Tilapia farming is one of the fastest-growing and most profitable sectors in global aquaculture. However, the emergence of Tilapia lake virus (TiLV) has posed a significant threat, causing mass mortalities of up to 90% and severely impacting production worldwide. Currently, no effective vaccines exist to combat this devastating virus.
To address this challenge, we have developed an innovative mucosally delivered DNA and antigen vaccine vector system designed to protect against major infectious diseases in aquaculture. Our approach leverages a recombinant attenuated Edwardsiella vaccine (RAEV) vector system, originally developed from the invasive fish pathogen Edwardsiella piscicida. This vector system offers several advantages, including reduced induction of pyroptosis and apoptosis, regulated delayed attenuation, programmed auto-self-destruction, enhanced plasmid stability, and hyperinvasiveness. Following bath vaccination, these vector strains efficiently colonize internal lymphoid tissues in fish, facilitating the release of bacterial cell contents—such as DNA vaccines or pathogen-specific protective antigens—to elicit a robust immune response.

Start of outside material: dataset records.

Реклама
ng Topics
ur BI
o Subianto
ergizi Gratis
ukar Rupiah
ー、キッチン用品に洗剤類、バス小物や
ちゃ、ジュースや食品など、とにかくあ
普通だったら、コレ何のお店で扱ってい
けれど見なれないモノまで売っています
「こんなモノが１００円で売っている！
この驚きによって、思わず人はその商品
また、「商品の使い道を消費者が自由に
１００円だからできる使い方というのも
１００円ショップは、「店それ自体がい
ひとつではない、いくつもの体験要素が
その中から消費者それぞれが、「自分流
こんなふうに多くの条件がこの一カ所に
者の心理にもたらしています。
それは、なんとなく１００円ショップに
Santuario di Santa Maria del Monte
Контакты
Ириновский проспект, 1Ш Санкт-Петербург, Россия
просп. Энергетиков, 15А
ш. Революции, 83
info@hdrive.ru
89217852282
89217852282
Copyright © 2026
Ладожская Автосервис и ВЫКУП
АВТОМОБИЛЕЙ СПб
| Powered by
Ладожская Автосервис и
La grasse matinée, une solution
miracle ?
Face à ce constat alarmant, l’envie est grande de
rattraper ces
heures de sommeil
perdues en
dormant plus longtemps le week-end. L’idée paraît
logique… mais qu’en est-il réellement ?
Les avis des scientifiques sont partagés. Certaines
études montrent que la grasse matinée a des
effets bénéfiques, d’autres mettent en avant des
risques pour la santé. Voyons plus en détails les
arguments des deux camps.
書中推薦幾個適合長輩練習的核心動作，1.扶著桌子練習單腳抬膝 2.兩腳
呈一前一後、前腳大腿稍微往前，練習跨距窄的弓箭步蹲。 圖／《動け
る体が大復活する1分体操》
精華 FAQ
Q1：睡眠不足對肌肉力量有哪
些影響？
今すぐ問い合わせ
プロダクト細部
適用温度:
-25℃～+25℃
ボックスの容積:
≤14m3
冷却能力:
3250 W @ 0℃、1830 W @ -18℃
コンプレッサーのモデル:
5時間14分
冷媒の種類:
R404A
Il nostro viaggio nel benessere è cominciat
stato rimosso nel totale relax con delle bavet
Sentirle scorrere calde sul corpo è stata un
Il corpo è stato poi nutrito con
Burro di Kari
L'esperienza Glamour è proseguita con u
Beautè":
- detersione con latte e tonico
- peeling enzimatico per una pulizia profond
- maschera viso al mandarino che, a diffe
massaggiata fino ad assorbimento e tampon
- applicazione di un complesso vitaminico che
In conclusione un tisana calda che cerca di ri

To develop a TiLV vaccine, we analyzed all ten TiLV gene segments encoding viral proteins, assessing their structural features, hydrophobicity, surface accessibility, and antigenicity (B and T cell epitopes). Each gene was modified with a C-terminal His-tag for protein synthesis monitoring and specific restriction sites for cloning into the pYA4545 DNA vaccine vector. Initial cloning was performed in pcDNA3.1/A, followed by subcloning of segments 2–9 into pYA4545 with an optimized Kozak sequence for enhanced expression. Protein synthesis was validated in HEK293T and EPC fish cells via Western blot analysis. These constructs were then introduced into a genetically modified E. piscicida strain, χ16048, engineered for attenuated live vaccine delivery. Stability assays confirmed the retention of recombinant plasmids within χ16048. To further assess the efficacy of this vaccine strategy, we will focus on in vivo vaccination trials to evaluate immune responses, protection efficacy, and long-term immunological memory in tilapia. Additionally, neutralization assays will determine the ability of vaccinated fish sera to inhibit TiLV infection, providing crucial insights into vaccine-induced protective immunity. These studies will be instrumental in advancing the development of a safe and effective TiLV vaccine for large-scale aquaculture applications.